## What is required
Starting with the line that contains "Architetto spezzino, padre" and stopping after the line that contains "D’Azeglio n. 25", return each line below exactly as written, with no others.

═══ Given data ═══

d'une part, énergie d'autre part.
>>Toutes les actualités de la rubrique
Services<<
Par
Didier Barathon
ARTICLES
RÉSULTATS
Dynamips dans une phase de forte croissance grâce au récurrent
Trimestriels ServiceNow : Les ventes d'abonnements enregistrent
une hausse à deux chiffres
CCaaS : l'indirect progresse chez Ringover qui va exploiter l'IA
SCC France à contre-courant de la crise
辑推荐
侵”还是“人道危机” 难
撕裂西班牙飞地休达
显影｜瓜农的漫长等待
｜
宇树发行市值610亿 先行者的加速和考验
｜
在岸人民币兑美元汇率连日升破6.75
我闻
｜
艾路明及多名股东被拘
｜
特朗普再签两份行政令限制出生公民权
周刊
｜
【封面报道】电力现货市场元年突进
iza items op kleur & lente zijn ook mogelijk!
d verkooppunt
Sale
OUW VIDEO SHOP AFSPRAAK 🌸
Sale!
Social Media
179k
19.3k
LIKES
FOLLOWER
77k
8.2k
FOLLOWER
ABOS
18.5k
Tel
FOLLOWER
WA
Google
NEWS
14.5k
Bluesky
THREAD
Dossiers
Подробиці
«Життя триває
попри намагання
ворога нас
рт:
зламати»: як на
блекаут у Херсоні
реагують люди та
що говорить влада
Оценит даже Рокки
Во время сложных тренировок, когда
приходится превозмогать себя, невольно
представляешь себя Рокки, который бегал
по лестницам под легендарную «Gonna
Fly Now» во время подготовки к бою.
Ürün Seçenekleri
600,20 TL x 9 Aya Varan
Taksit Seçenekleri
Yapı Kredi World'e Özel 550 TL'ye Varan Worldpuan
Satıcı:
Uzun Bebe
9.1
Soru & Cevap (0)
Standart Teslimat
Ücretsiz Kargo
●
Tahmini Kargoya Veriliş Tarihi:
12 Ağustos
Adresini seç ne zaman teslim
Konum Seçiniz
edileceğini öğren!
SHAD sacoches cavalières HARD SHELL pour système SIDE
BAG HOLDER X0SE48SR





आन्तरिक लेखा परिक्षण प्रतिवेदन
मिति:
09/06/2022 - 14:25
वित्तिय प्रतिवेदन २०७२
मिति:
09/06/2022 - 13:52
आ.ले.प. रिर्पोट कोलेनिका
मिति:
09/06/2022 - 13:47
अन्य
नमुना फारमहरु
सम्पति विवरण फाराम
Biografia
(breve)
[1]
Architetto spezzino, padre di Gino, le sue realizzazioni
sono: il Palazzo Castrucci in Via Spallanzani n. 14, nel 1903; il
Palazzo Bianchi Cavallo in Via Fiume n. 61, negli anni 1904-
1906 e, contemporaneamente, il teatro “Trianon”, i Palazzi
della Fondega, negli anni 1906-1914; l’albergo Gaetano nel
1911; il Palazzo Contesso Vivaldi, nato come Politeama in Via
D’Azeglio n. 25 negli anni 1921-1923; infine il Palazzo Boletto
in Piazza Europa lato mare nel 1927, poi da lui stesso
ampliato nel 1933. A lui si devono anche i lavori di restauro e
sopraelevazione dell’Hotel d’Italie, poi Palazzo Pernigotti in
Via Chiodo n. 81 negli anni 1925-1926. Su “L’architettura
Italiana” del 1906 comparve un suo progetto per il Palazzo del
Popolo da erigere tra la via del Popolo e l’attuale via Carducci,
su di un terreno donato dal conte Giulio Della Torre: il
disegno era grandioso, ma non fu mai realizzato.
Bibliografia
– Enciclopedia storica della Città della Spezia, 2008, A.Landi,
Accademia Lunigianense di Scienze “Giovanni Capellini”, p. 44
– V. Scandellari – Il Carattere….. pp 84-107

═══
═══ Given data ═══

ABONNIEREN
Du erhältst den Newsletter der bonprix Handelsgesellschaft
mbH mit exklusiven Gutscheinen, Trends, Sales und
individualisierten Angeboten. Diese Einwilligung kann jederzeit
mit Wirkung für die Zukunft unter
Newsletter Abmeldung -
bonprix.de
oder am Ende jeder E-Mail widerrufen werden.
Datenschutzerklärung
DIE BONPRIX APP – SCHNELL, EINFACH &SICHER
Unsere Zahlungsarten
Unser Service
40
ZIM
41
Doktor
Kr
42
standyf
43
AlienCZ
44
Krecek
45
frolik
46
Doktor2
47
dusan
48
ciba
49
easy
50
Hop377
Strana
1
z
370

═══
═══ Given data ═══

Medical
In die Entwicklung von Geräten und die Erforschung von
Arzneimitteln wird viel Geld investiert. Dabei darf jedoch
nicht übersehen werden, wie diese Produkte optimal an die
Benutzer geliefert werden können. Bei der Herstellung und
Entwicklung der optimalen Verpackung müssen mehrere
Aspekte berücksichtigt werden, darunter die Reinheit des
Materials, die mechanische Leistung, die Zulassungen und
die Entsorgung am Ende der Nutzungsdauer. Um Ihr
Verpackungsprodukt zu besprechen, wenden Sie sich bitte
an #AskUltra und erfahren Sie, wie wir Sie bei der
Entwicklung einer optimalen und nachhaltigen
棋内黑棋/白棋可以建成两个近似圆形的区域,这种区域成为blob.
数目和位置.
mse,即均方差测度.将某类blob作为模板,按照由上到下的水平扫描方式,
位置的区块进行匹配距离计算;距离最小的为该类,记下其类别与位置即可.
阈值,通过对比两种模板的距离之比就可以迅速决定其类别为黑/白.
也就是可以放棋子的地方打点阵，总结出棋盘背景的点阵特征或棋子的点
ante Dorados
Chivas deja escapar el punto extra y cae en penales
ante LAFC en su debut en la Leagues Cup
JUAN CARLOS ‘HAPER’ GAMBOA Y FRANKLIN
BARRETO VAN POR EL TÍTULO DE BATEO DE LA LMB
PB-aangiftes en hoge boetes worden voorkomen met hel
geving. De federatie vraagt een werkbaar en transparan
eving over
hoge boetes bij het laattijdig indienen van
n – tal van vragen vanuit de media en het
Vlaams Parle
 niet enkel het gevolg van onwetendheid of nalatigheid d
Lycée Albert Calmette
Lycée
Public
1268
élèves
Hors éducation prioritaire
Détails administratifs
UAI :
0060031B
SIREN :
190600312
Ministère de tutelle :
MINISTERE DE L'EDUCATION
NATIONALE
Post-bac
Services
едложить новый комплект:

═══

## Exercise result
Architetto spezzino, padre di Gino, le sue realizzazioni
sono: il Palazzo Castrucci in Via Spallanzani n. 14, nel 1903; il
Palazzo Bianchi Cavallo in Via Fiume n. 61, negli anni 1904-
1906 e, contemporaneamente, il teatro “Trianon”, i Palazzi
della Fondega, negli anni 1906-1914; l’albergo Gaetano nel
1911; il Palazzo Contesso Vivaldi, nato come Politeama in Via
D’Azeglio n. 25 negli anni 1921-1923; infine il Palazzo Boletto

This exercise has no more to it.